Data extract =>
○ ○ ○
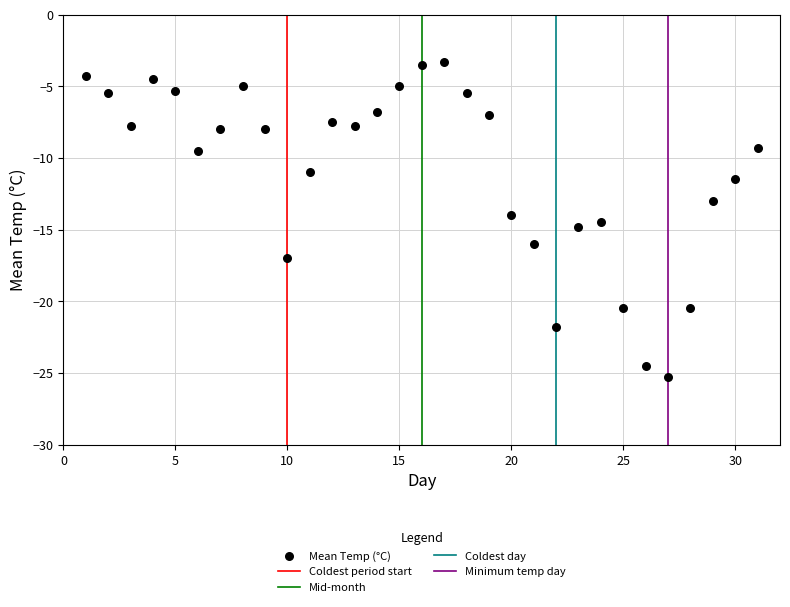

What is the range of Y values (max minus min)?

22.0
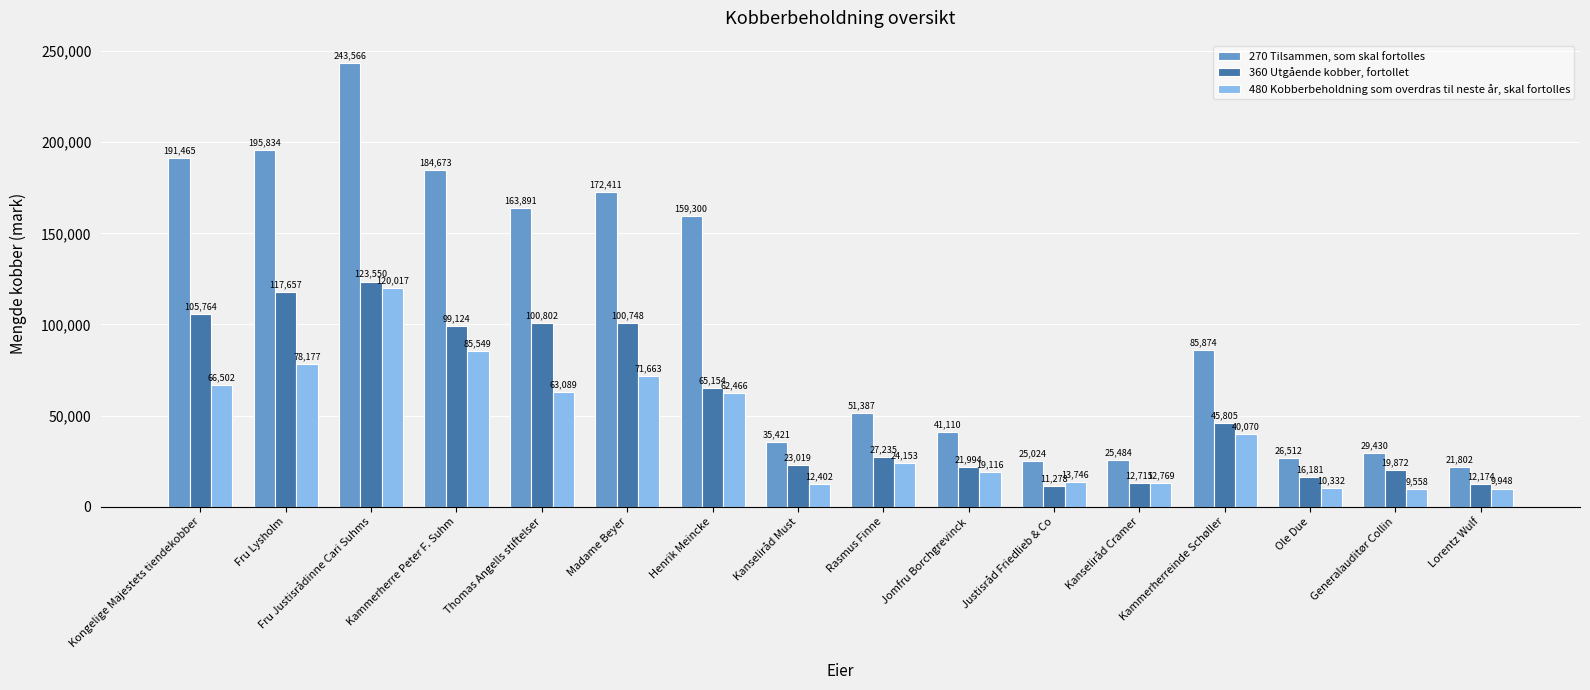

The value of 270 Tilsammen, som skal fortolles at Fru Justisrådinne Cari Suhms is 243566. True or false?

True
○ ○ ○
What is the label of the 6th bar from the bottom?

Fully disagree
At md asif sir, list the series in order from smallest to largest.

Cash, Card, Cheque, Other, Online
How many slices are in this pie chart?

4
○ ○ ○
The task =>
Please pull out every line of the data above that contains the string "True". Matches must have the same uppercase and lowercase letters.

Output of the exercise =>
The value of 270 Tilsammen, som skal fortolles at Fru Justisrådinne Cari Suhms is 243566. True or false?
True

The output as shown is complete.